Lo volví a intentar, pero esta vez no hice nada más que ordenarle a mi mente que reprodujera sensaciones placenteras. Probé con diversos tipos de contracciones, las combiné entre ellas, jugué con los ritmos, y todo, aparentemente inmóvil. Al inicio, era torpe y no lograba mantener una cadencia, pero poco a poco, mi respiración comenzó a cambiar, algunas gotas de sudor empezaron a humedecerme el rostro y hasta podía escuchar latir a mi corazón. Los síntomas de un orgasmo eran bastante evidentes, aunque, ¡un momento!, también podían ser síntomas de un paro cardíaco. ¿Y si por andar de caliente me estaba provocando un infarto?
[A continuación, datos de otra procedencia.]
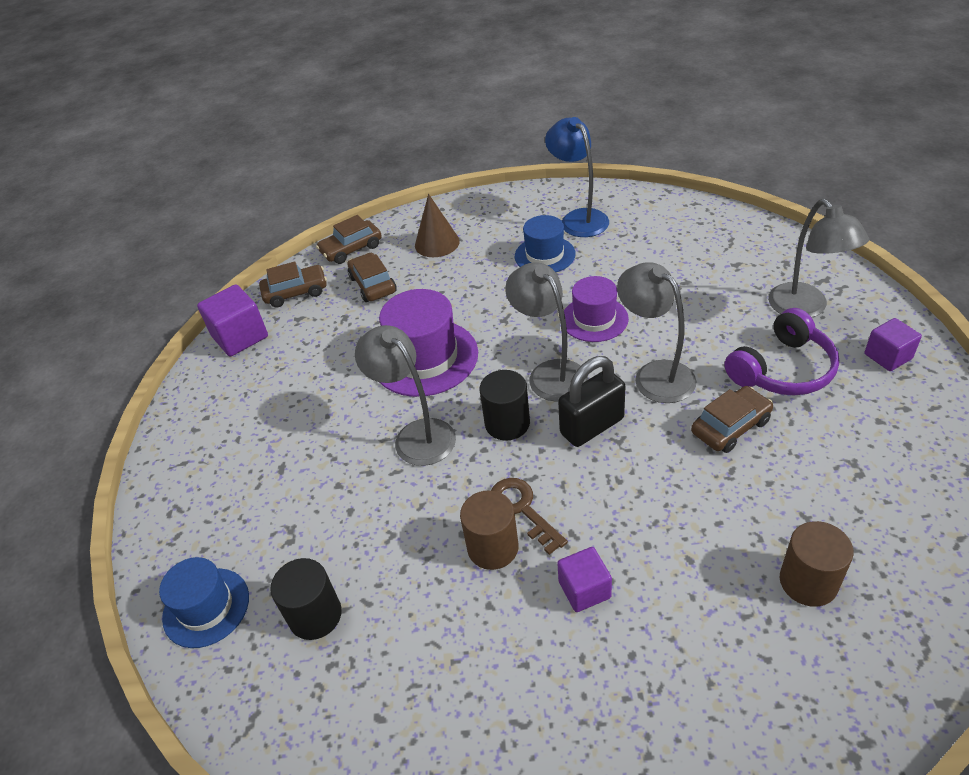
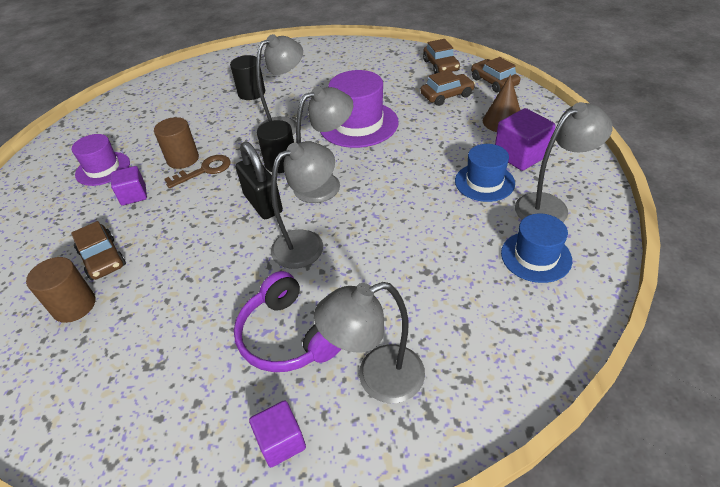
camera: 90 degrees right, 0 degrees up
blue hat [159,557,249,648] -> blue hat moved to [501,214,572,283]
purple cube [197,284,268,357] -> purple cube moved to [495,108,556,171]
black cylinder [270,558,342,640] -> black cylinder moved to [230,55,265,100]
blue lamp [545,117,609,237] -> grey lamp [515,102,613,222]
purple hat [564,276,629,342] -> purple hat moved to [71,134,130,186]
brown car [691,386,773,453] -> brown car moved to [71,221,126,280]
Empecé a despedirme mentalmente de mis seres queridos; había llegado muy lejos como para detenerme. Era o todo o nada. Podía sentir cómo mis calzones se me pegaban de lo mojados que estaban. "Vente", me dije, "Vente, vente, vente". Ok, no les voy a mentir: me lo tuve que repetir tantas veces que la palabra empezó a perder su significado y empecé a sentirme ridícula, pero valió la pena. De un momento a otro, una ola de placer estaba arrasando con todo mi cuerpo haciendo que todos mis músculos vibraran simultáneamente. Fue increíble. Naturalmente, no veía la hora de repetirlo, pero la experiencia había sido demasiado extenuante como para hacerlo inmediatamente. Estaba cansadísima, el corazón se me iba a salir del pecho y tenía manchas rojas en el cuello, sin mencionar que traía los calzones prácticamente tatuados. Lo volví a hacer el siguiente domingo por la mañana, una que otra tarde después del gimnasio y así eventualmente.

Aunque fue algo muy innovador, no se puso de moda en mi cuarto; sólo fue una opción más en el menú. Creo que aún soy una romántica cavernícola que aprecia demasiado el olor de mi pareja y la danza de la conquista como para volverme un autómata sexual. Tal vez me sea muy útil a los setenta años, tal vez lo haga mañana, pero de ahora en adelante, cada vez que vea a alguien muy concentrado, me preguntaré: ¿Estará teniendo un orgasmo?